If you had read my translations containing those last three lines, I doubt you would have noticed that I had smuggled in this additional information (contrary to what I had said “The doctor, who in this case was a woman, sighed and got up ”), so that important information is transmitted to you as unobtrusively as in the original.

I just went through a new chapter in Diamela’s book whose very first sentence has the narrator describing himself as feeling contaminated – i.e. polluted + feminine. Hopefully by this point in the book it will have become clear to my readers that there is a consistent narrator, so I can ignore the issue here as long as I have established that she is female before now. And indeed, the Spanish reader would have had no doubts from the first page.

Look again at these opening lines, from the draft I shared with you a few days ago:

We are stretched out in our bed, delivered* to the legitimacy of a rest that we deserve. We are, yes, lying in the night, sharing. I feel your body bent against my bent back*. Perfect together. A curve is the shape that holds us best because we are able to harmonize and undo our differences. My height and yours, the weight, the disposition of the bones, of the mouths. The pillow supports our heads in balance, separates our breaths. I have a cough. I raise my head from the pillow and lean my elbow on the bed to cough in peace*.

This first asterisk refers to the Spanish word entregados, which tells you that, among the people who surrendered, at least one of them is a man. (I’ll get to that in a moment.) The third asterisk tells you that the person trying to cough in peace – calm – is a woman. As the translation currently stands, you could make a guess to that effect, but there is information that was in Spanish that is still missing here.

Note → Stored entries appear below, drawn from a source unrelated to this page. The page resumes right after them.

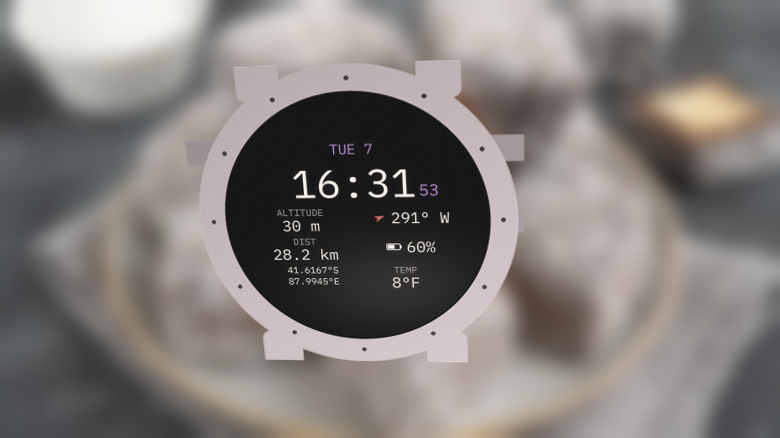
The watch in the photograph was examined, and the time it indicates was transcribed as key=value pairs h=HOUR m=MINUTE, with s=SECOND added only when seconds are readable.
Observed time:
h=16 m=31 s=53
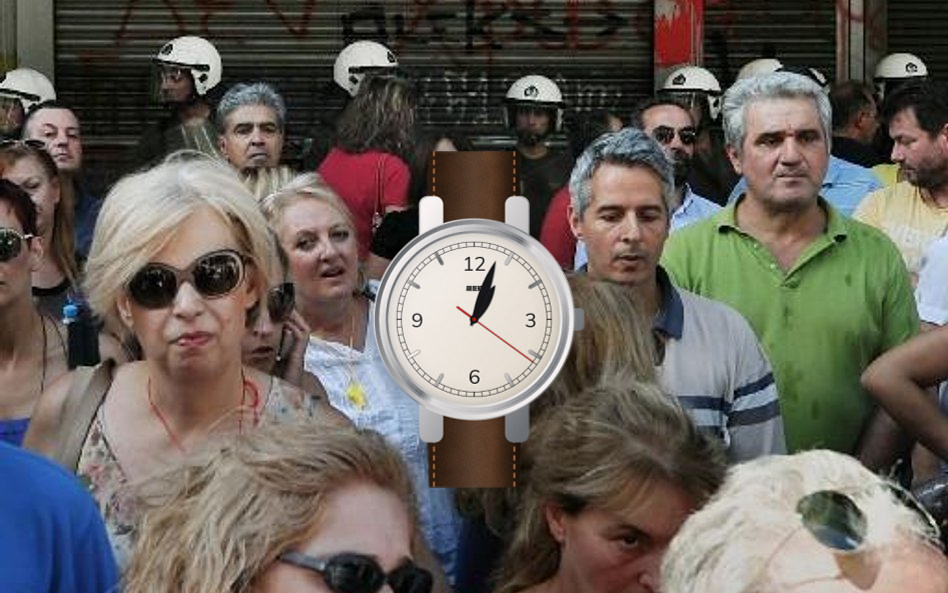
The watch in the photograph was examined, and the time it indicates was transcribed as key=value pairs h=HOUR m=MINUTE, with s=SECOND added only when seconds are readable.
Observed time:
h=1 m=3 s=21
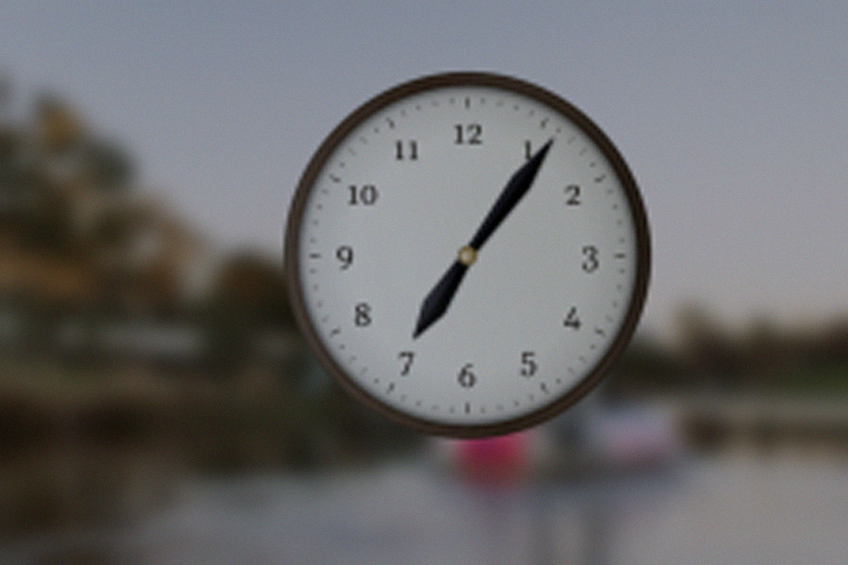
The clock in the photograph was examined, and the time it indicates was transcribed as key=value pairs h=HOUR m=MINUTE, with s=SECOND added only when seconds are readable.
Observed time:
h=7 m=6
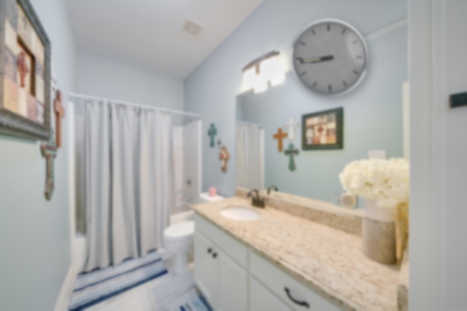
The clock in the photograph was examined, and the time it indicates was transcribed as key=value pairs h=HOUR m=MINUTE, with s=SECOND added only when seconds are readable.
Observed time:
h=8 m=44
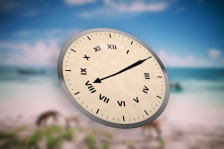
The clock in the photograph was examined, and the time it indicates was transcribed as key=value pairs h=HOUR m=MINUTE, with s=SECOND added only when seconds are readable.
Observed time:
h=8 m=10
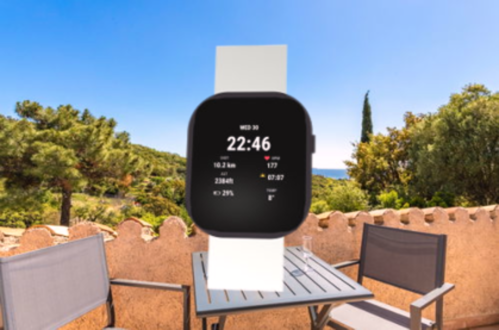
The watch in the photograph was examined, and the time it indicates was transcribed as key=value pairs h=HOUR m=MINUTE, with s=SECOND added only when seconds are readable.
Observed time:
h=22 m=46
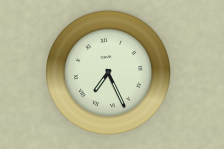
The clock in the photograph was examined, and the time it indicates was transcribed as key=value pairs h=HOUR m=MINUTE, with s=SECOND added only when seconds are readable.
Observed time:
h=7 m=27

(Obviously I’m using gendered language here as an example, but any translation involves understanding what’s conveyed in the words – beyond just meanings – and then mapping it to another language that might be more or less resistant. )

To understand what’s going on in that first asterisk, you just need to know that Spanish uses the masculine by default (it’s quite common in languages, or not even languages) – so as long as it doesn’t there is only one male, he outweighs any number of females. In other words:

Cansado – singular, masculine;
Canada – singular, feminine;
Cansados – plural, masculine; or a mixed group even if it is 99 women and one man;
Canadas – plural, feminine.

(Similarly, you have a sister – a hermana; or a brother – a hermanoh. But if you have 99 sisters and one brother, your siblings are still your hermanbone.)

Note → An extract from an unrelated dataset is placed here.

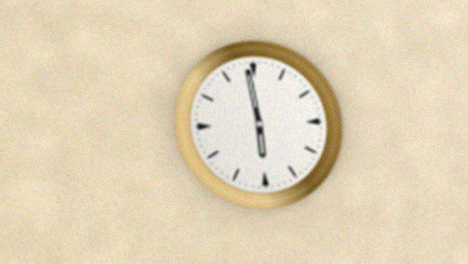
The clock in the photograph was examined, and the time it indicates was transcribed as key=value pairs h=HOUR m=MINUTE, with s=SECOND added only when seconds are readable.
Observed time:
h=5 m=59
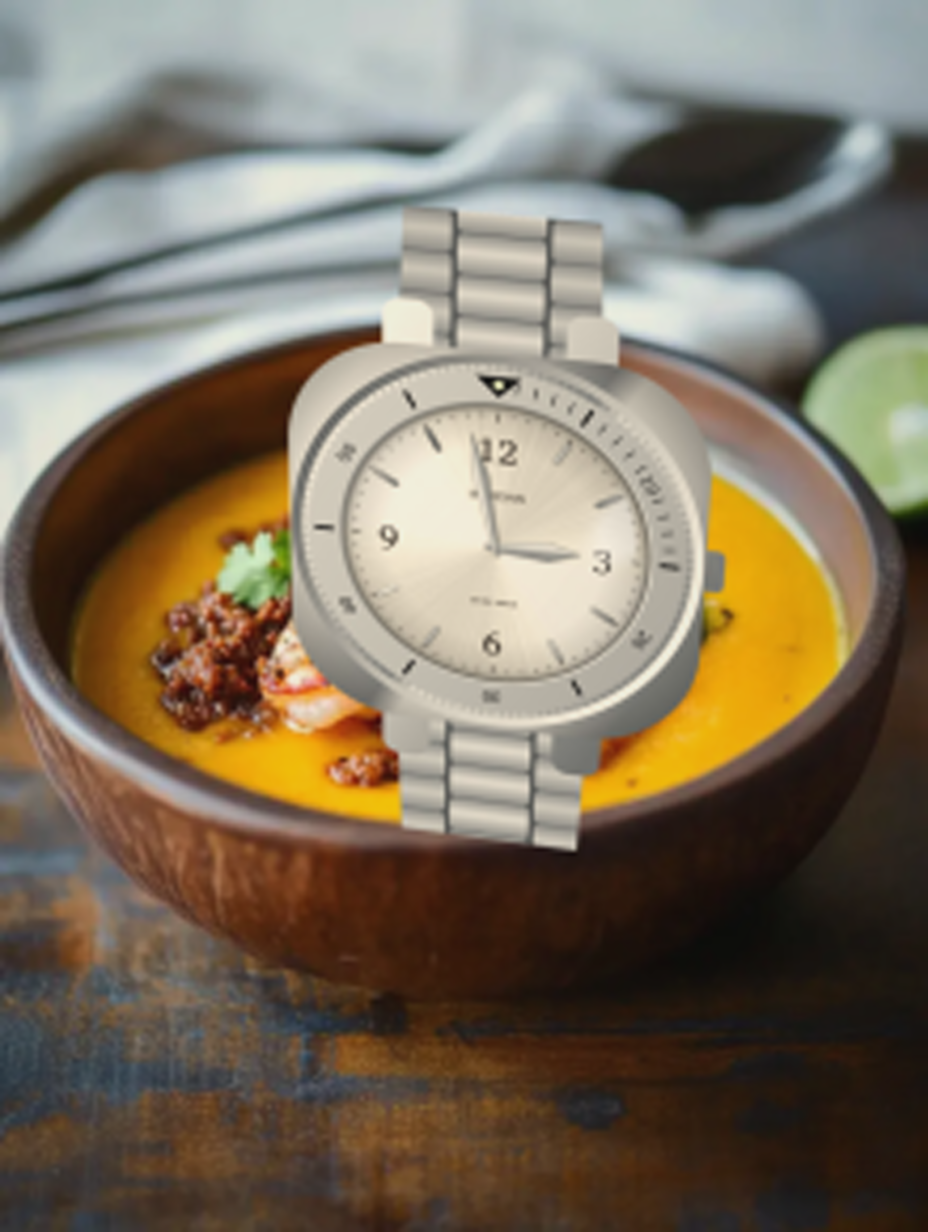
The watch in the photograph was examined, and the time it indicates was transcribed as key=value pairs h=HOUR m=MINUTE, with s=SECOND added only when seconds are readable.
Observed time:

Hence this first adjective (entregados) tells us that the people who surrendered are plural (it becomes clear in the next line that there are specifically two of them, no more), and that at least one of them is male. Half a dozen lines later, the narrator identifies herself as a woman (calm). Less than a hundred words into the book, any possible doubt or ambiguity about the gender of the two main characters has been resolved.

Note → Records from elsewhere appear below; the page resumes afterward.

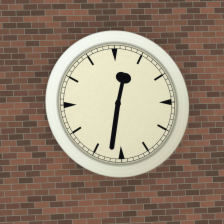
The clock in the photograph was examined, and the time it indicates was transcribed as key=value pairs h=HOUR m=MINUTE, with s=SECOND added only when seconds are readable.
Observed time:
h=12 m=32
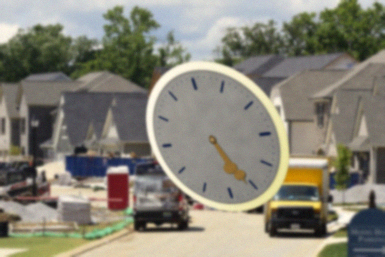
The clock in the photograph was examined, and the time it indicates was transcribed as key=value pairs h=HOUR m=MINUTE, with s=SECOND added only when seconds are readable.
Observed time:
h=5 m=26
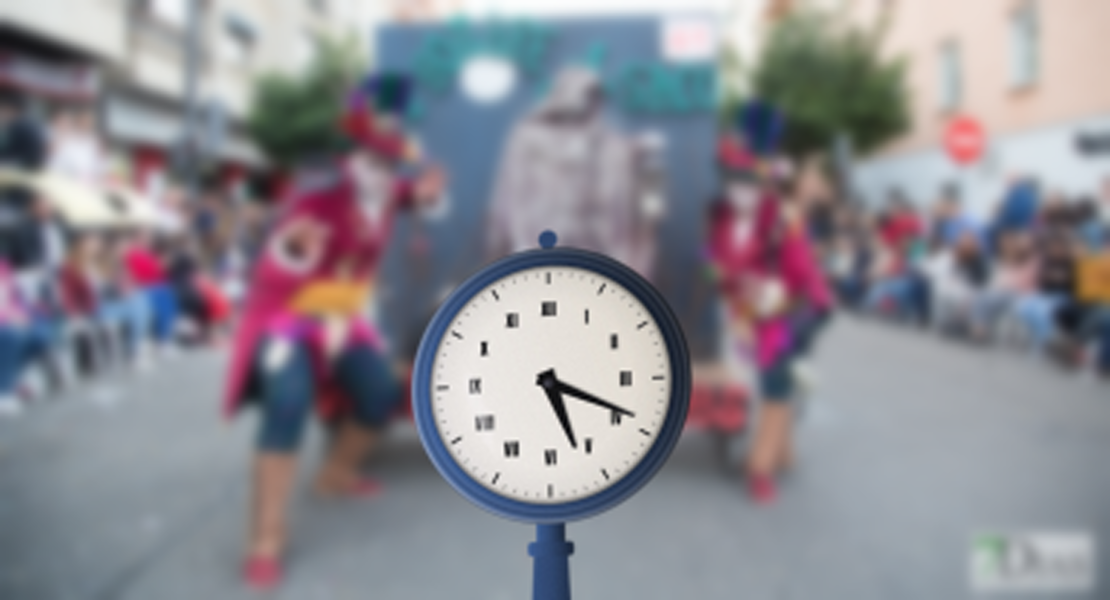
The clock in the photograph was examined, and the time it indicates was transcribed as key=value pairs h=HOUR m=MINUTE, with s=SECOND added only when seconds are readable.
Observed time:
h=5 m=19
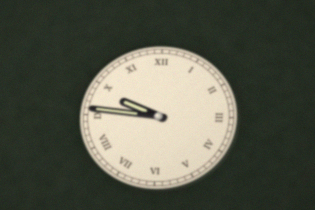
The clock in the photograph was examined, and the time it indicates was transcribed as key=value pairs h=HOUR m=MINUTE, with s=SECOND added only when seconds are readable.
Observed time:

So, yes, the English currently lack a vital certainty. One more for the ever-growing list of things to figure out at some point.

Oh – just one last nice little thing. Take a look at this sentence with the second asterisk:

I feel your body bent against my bent back.

In Spanish, the first “folded” is doubledthe second is doubled. The slight difference is that one describes a body (cuerpoa male noun), and the second a back (espalda, feminine noun). Neither adjective, strictly speaking, describes the person – that’s not why they’re gendered the way they are – but it does at least give a good little hint of who’s who. We meet the man with his doubled body, the woman with her doubled back. It’s a neat little thing, I think.

(As long as you don’t try to translate it, of course, in which case it’s still brilliant but also a bit of a nightmare at the same time. Good writers can be really boring like that.)